La classe dominante cercava talvolta nella guerra un diversivo a’ torbidi interni, sia spostando verso l’esterno, verso la speranza di preda e di annessioni territoriali le brame che cercavano appagamento all’interno, sia contando su quel naturale sentimento di solidarietà, che si desta anche in una popolazione discorde di fronte a un attacco esterno. E, veramente, molte volte ne seguì l’effetto voluto, perchè non solo lo spirito civico e la preoccupazione del danno presente decisero della concorde preoccupazione momentanea, ma l’esito fortunato delle guerre permise di cercare nelle colonizzazioni, nelle assegnazioni, nelle cleruchie uno sfogo quasi permanente al disagio locale.

Non di rado, intanto, le discordie erano troppo forti per cessare all’istante, e cedevano a stento e a rilento e non senza patteggiare la propria cooperazione, concessa a base di corrispondenti concessioni della parte dominante.

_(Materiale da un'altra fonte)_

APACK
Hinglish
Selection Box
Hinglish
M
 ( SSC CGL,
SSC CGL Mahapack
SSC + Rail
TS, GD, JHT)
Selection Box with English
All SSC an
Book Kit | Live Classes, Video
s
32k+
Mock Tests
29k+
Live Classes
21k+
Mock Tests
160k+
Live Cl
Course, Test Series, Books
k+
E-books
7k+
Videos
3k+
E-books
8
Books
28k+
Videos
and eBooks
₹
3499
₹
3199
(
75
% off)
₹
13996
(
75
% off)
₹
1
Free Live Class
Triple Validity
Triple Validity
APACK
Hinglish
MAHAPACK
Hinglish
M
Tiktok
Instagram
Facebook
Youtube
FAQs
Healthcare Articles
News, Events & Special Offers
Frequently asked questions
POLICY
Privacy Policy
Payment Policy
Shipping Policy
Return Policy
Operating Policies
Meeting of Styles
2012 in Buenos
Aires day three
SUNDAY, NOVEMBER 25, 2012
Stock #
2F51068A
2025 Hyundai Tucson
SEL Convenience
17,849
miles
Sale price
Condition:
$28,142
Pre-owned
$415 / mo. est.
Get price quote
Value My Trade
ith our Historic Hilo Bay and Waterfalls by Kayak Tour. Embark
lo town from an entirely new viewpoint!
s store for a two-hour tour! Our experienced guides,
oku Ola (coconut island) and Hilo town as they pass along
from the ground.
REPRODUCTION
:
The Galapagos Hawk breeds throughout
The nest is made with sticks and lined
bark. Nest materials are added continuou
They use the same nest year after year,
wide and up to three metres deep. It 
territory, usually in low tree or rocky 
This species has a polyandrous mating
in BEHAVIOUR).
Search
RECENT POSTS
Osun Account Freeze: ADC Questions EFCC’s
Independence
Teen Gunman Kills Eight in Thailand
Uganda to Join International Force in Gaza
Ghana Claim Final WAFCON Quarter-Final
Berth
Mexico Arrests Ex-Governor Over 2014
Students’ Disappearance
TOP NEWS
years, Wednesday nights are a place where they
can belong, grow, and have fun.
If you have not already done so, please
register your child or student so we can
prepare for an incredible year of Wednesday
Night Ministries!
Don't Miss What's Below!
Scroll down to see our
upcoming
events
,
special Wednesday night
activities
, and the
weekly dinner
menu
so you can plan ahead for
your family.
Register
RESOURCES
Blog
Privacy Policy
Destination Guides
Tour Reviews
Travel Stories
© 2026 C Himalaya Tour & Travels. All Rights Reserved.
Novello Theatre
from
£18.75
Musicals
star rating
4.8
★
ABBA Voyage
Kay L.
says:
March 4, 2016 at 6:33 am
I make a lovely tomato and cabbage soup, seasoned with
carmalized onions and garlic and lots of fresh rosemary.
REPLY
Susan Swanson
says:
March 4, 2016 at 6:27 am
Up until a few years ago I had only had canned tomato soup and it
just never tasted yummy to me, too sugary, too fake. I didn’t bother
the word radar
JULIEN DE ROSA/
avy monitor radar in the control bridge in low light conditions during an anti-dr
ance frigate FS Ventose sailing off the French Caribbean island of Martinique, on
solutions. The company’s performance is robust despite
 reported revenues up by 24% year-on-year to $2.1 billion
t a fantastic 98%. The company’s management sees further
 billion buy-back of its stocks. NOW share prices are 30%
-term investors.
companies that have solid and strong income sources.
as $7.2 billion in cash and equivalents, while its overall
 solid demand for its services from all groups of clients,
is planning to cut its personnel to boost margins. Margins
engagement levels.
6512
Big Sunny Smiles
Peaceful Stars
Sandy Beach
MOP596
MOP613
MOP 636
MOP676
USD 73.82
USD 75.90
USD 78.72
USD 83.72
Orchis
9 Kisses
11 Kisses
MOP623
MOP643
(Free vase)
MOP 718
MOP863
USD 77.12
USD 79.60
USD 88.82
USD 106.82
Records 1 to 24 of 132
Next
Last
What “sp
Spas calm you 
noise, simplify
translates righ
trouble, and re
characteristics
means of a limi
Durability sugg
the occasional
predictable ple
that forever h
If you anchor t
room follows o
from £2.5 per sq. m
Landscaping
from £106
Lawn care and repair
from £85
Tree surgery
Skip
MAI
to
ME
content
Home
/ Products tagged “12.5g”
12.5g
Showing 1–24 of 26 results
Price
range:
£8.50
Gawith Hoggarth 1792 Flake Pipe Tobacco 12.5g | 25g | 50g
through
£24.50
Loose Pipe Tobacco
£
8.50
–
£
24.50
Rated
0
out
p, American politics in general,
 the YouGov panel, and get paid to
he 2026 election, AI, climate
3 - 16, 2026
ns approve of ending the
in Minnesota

La storia tradizionale romana, quale che possa essere la sua esattezza relativamente alla cronologia e alle particolarità di quest’ordine di fatti, è tutta intessuta degli episodî di queste dissensioni, riardenti o sopite rimpetto al nemico, e dei tentativi da parte della plebe di mettere a prezzo la sua partecipazione alla guerra per fare qualche passo innanzi nel ius connubii, nella questione agraria, nella sua emancipazione dal gravoso giogo del nexum[228].

Il diversivo del resto era momentaneo: le promesse spesso non erano mantenute, o le concessioni erano revocate, e alle vecchie ragioni di dissenso, risorgenti con maggiore acrimonia, si aggiungevano altre difficoltà, maggiori bisogni, nuovi e più complicati problemi.

Cominciavano le controversie per la divisione delle spoglie, sia sotto forma di distribuzione di denaro o di oggetti mobili, come di territorio.

Le guerre lunghe e lontane, la milizia prolungata, i poteri prorogati ad alcuni generali per imperiose necessità di guerra, le ricchezze accumulate nel governo delle provincie e nell’appalto de’ tributi, le abitudini contratte in paesi di vita più raffinata, inducevano nuovi bisogni e crescente disparità di fortune, creavano poteri personali e consorterie oligarchiche e conturbavano tutta la vita pubblica con le prevalenze de’ pochi, con la corruzione elettorale, con lo spirito fazioso fomentato, con le concentrazioni de’ possessi, con l’interesse pubblico traviato od eclissato.